TASK INPUT =>

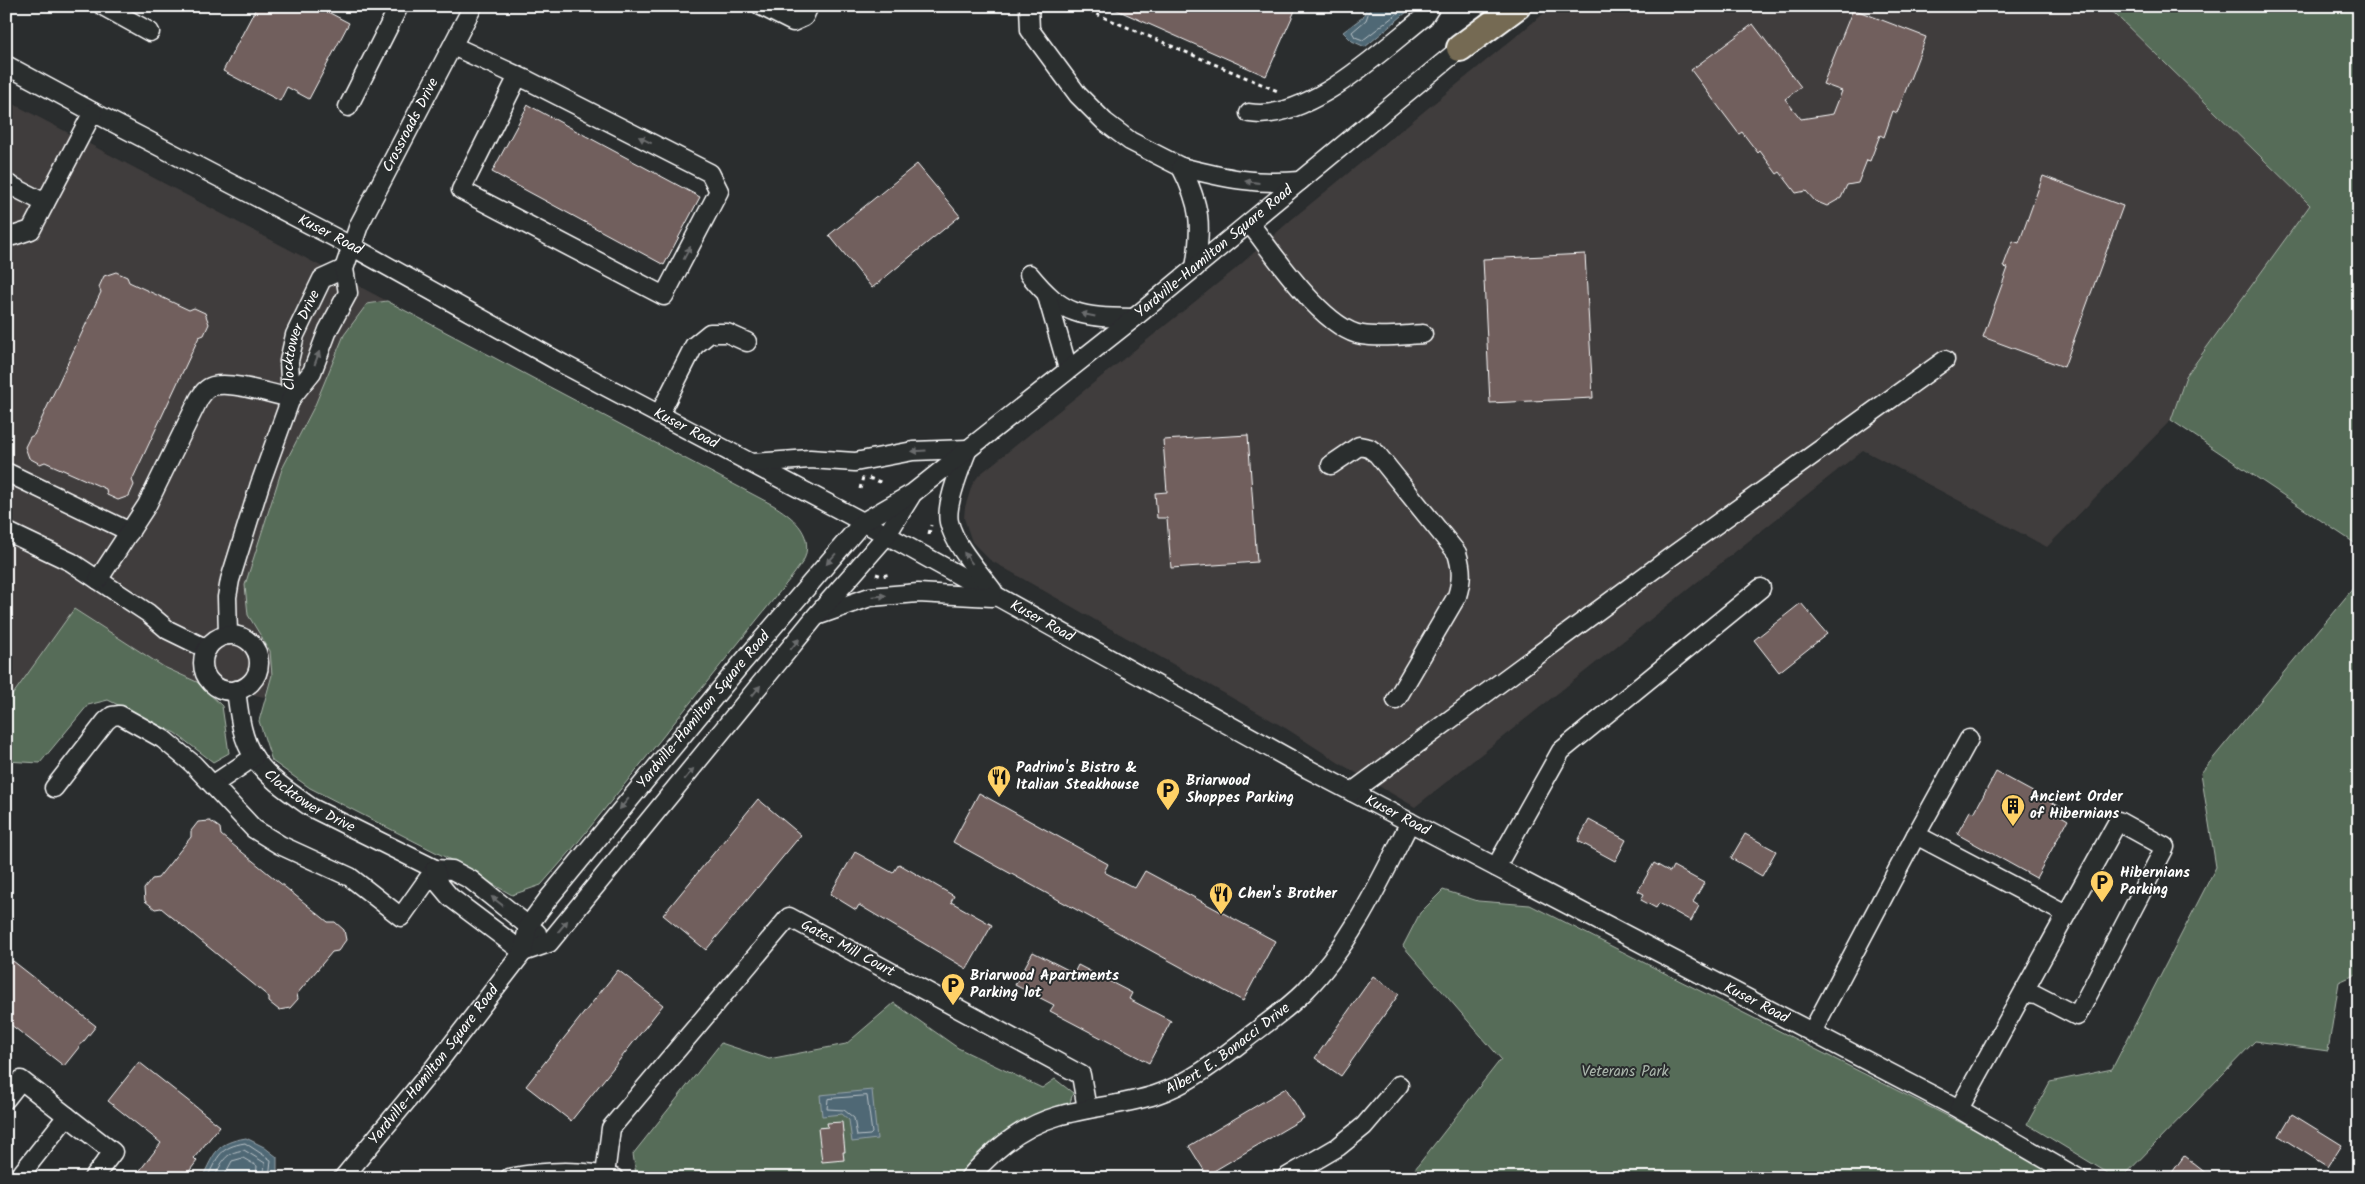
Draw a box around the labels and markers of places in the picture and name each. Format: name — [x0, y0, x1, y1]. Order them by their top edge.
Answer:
place label: Padrino's Bistro & Italian Steakhouse — [1016, 756, 1140, 797]
restaurant icon: Padrino's Bistro & Italian Steakhouse — [986, 764, 1012, 798]
place label: Briarwood Shoppes Parking — [1186, 769, 1294, 810]
parking icon: Briarwood Shoppes Parking — [1155, 777, 1181, 811]
place label: Ancient Order of Hibernians — [2030, 785, 2123, 826]
building icon: Ancient Order of Hibernians — [2000, 793, 2026, 827]
place label: Hibernians Parking — [2120, 861, 2190, 902]
parking icon: Hibernians Parking — [2089, 869, 2115, 903]
restaurant icon: Chen's Brother — [1208, 881, 1234, 915]
place label: Chen's Brother — [1238, 882, 1338, 906]
place label: Briarwood Apartments Parking lot — [970, 964, 1119, 1005]
parking icon: Briarwood Apartments Parking lot — [940, 972, 966, 1006]

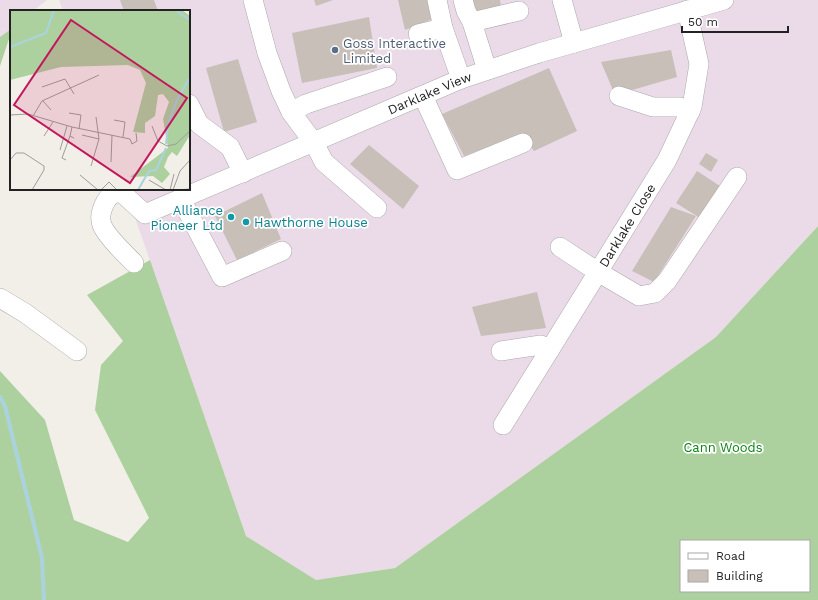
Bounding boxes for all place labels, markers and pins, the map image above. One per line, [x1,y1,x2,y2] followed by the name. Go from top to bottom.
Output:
[343,36,446,66] place label: Goss Interactive Limited
[330,45,340,55] marker: Goss Interactive Limited
[151,203,223,233] place label: Alliance Pioneer Ltd
[226,212,236,222] marker: Alliance Pioneer Ltd
[254,215,368,230] place label: Hawthorne House
[241,217,251,227] marker: Hawthorne House

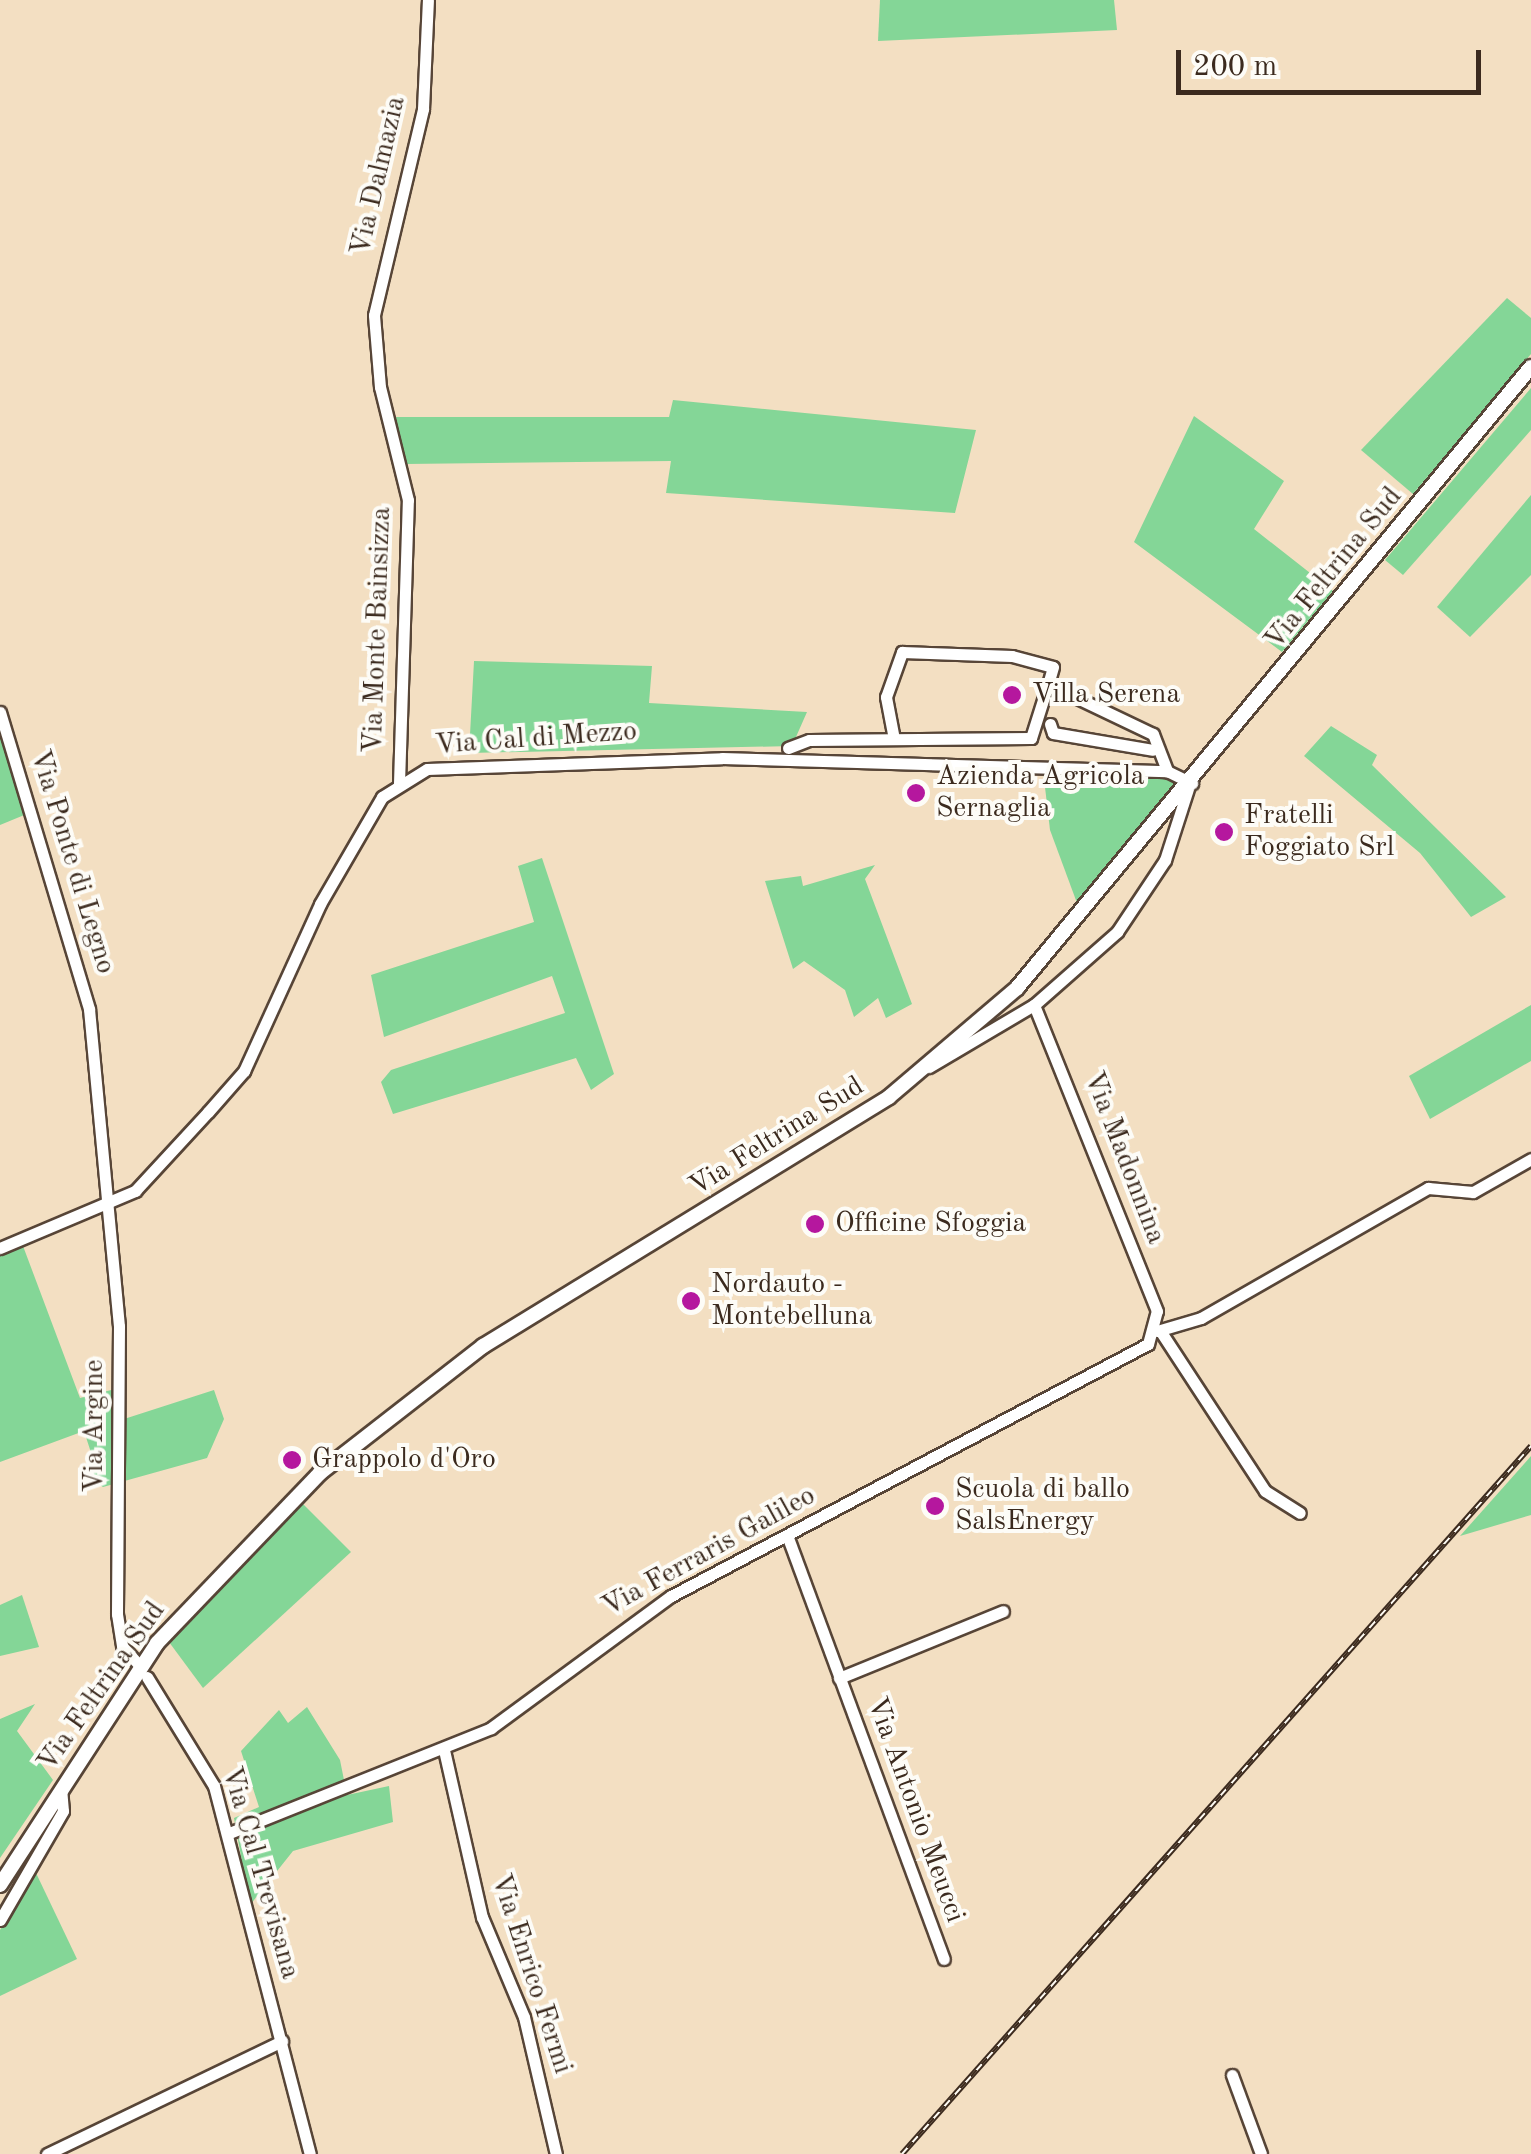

TASK STATEMENT => Your answer must be the full set of entries, set down exactly and without pictures.

RESULT OF THIS EXERCISE =>
Draw a box around the labels and markers of places in the picture and name each. Format: name — [x0, y0, x1, y1]. Order them by their top edge.
Answer:
place label: Padrino's Bistro & Italian Steakhouse — [1016, 756, 1140, 797]
restaurant icon: Padrino's Bistro & Italian Steakhouse — [986, 764, 1012, 798]
place label: Briarwood Shoppes Parking — [1186, 769, 1294, 810]
parking icon: Briarwood Shoppes Parking — [1155, 777, 1181, 811]
place label: Ancient Order of Hibernians — [2030, 785, 2123, 826]
building icon: Ancient Order of Hibernians — [2000, 793, 2026, 827]
place label: Hibernians Parking — [2120, 861, 2190, 902]
parking icon: Hibernians Parking — [2089, 869, 2115, 903]
restaurant icon: Chen's Brother — [1208, 881, 1234, 915]
place label: Chen's Brother — [1238, 882, 1338, 906]
place label: Briarwood Apartments Parking lot — [970, 964, 1119, 1005]
parking icon: Briarwood Apartments Parking lot — [940, 972, 966, 1006]

Bounding boxes for all place labels, markers and pins, the map image above. One per line, [x1,y1,x2,y2] followed by the name. Go from top to bottom.
Output:
[343,36,446,66] place label: Goss Interactive Limited
[330,45,340,55] marker: Goss Interactive Limited
[151,203,223,233] place label: Alliance Pioneer Ltd
[226,212,236,222] marker: Alliance Pioneer Ltd
[254,215,368,230] place label: Hawthorne House
[241,217,251,227] marker: Hawthorne House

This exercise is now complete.